**To-do item**:
Repeat each entry exactly. Drop every image.

**Revision tracking records**:
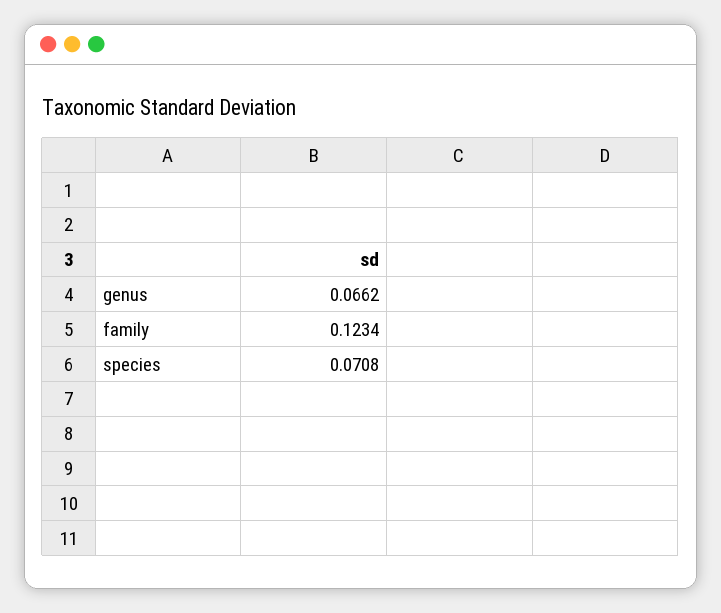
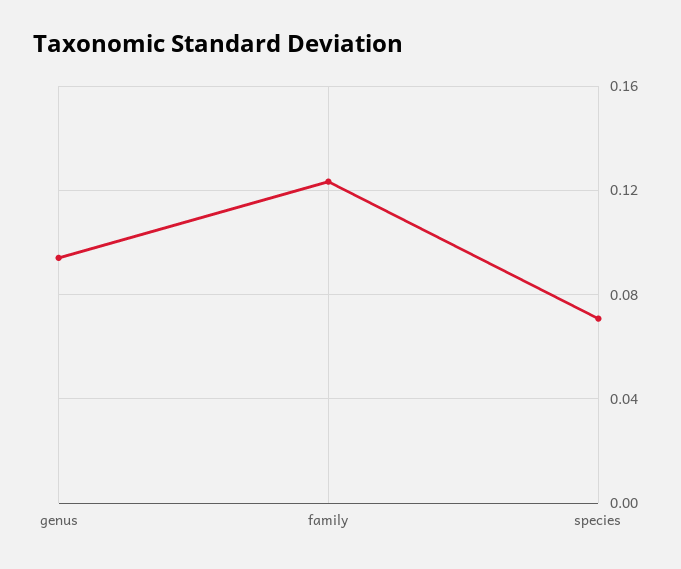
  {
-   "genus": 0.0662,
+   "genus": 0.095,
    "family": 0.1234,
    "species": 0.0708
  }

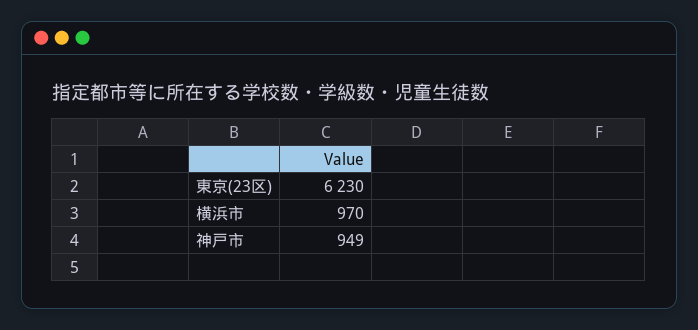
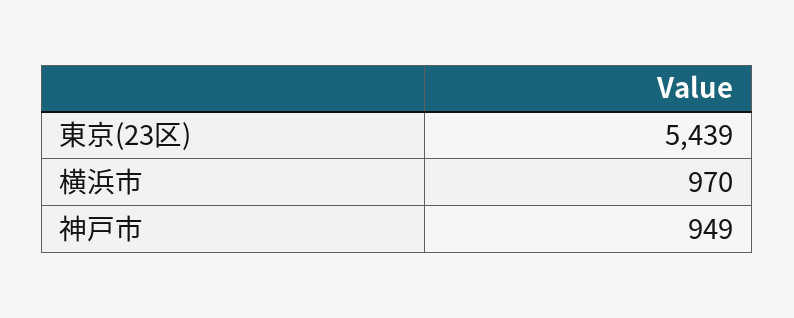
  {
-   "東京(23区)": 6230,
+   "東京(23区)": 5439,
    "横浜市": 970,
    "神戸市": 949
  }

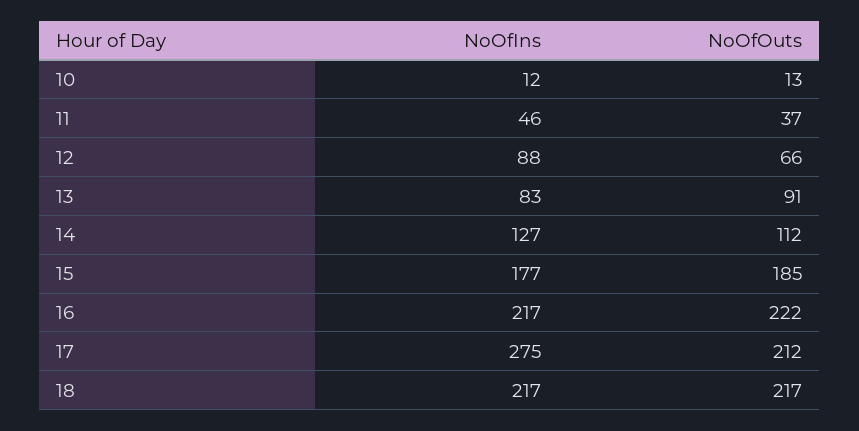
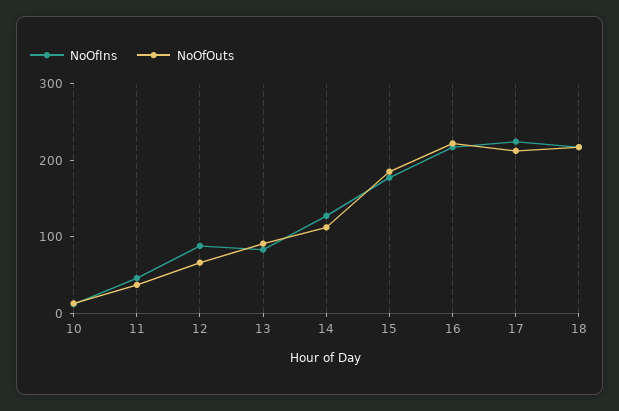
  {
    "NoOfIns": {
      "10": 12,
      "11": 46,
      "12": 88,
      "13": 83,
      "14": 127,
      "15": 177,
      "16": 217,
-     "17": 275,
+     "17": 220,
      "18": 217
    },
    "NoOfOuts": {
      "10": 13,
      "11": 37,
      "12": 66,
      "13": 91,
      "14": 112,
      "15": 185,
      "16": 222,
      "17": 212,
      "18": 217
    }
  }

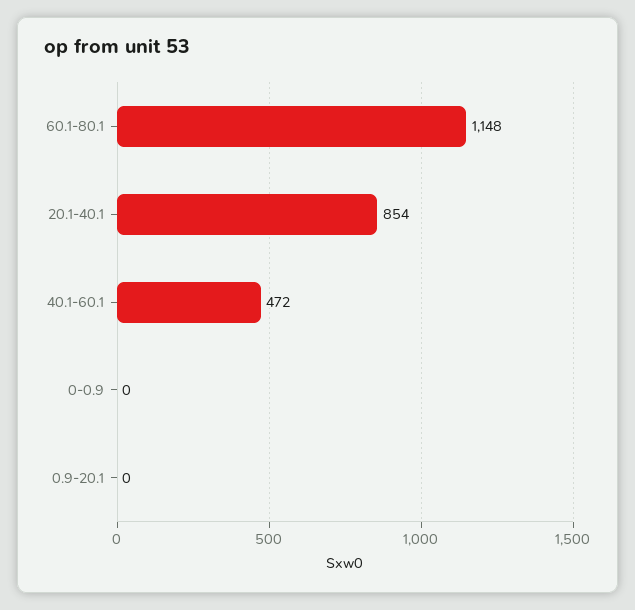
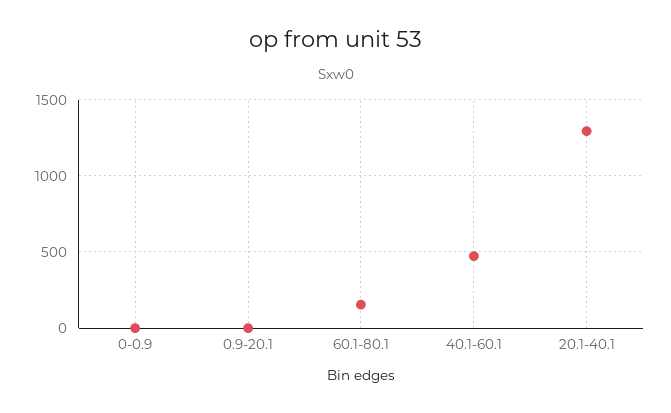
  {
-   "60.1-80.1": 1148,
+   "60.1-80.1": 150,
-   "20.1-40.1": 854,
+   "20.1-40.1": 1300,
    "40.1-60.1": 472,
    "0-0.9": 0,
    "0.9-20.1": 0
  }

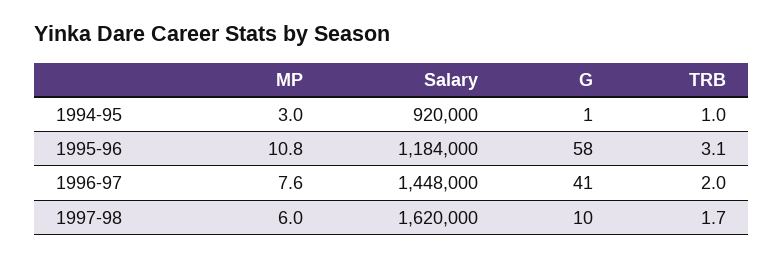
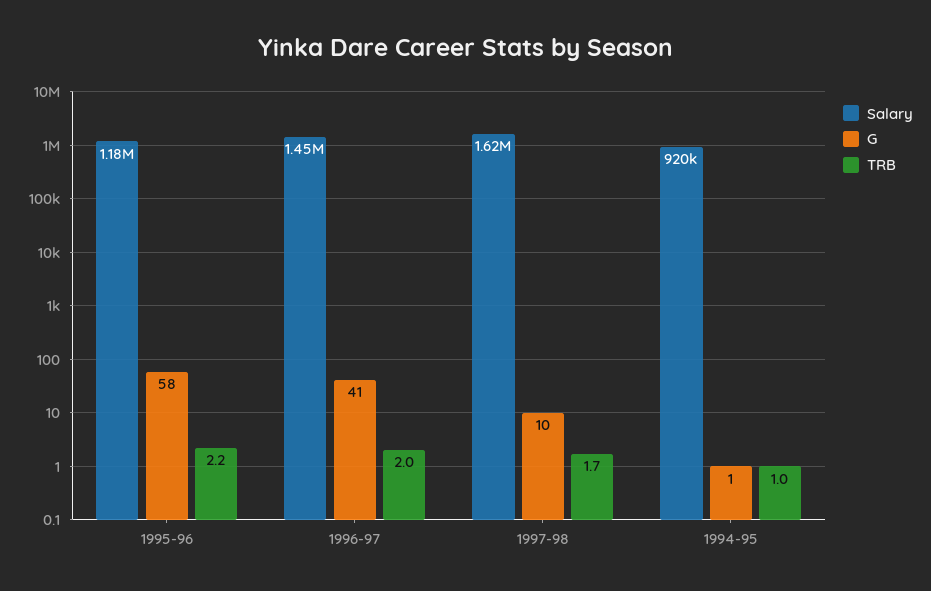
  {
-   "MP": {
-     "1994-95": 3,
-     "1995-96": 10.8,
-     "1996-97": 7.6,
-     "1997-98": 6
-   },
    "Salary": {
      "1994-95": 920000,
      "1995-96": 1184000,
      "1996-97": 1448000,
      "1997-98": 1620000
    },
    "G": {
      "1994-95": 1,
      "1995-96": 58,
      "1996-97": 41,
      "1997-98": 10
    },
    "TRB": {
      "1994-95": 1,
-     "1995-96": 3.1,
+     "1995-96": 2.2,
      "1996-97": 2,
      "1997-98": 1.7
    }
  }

**Response area**:
  {
-   "genus": 0.0662,
+   "genus": 0.095,
    "family": 0.1234,
    "species": 0.0708
  }

  {
-   "東京(23区)": 6230,
+   "東京(23区)": 5439,
    "横浜市": 970,
    "神戸市": 949
  }

  {
    "NoOfIns": {
      "10": 12,
      "11": 46,
      "12": 88,
      "13": 83,
      "14": 127,
      "15": 177,
      "16": 217,
-     "17": 275,
+     "17": 220,
      "18": 217
    },
    "NoOfOuts": {
      "10": 13,
      "11": 37,
      "12": 66,
      "13": 91,
      "14": 112,
      "15": 185,
      "16": 222,
      "17": 212,
      "18": 217
    }
  }

  {
-   "60.1-80.1": 1148,
+   "60.1-80.1": 150,
-   "20.1-40.1": 854,
+   "20.1-40.1": 1300,
    "40.1-60.1": 472,
    "0-0.9": 0,
    "0.9-20.1": 0
  }

  {
-   "MP": {
-     "1994-95": 3,
-     "1995-96": 10.8,
-     "1996-97": 7.6,
-     "1997-98": 6
-   },
    "Salary": {
      "1994-95": 920000,
      "1995-96": 1184000,
      "1996-97": 1448000,
      "1997-98": 1620000
    },
    "G": {
      "1994-95": 1,
      "1995-96": 58,
      "1996-97": 41,
      "1997-98": 10
    },
    "TRB": {
      "1994-95": 1,
-     "1995-96": 3.1,
+     "1995-96": 2.2,
      "1996-97": 2,
      "1997-98": 1.7
    }
  }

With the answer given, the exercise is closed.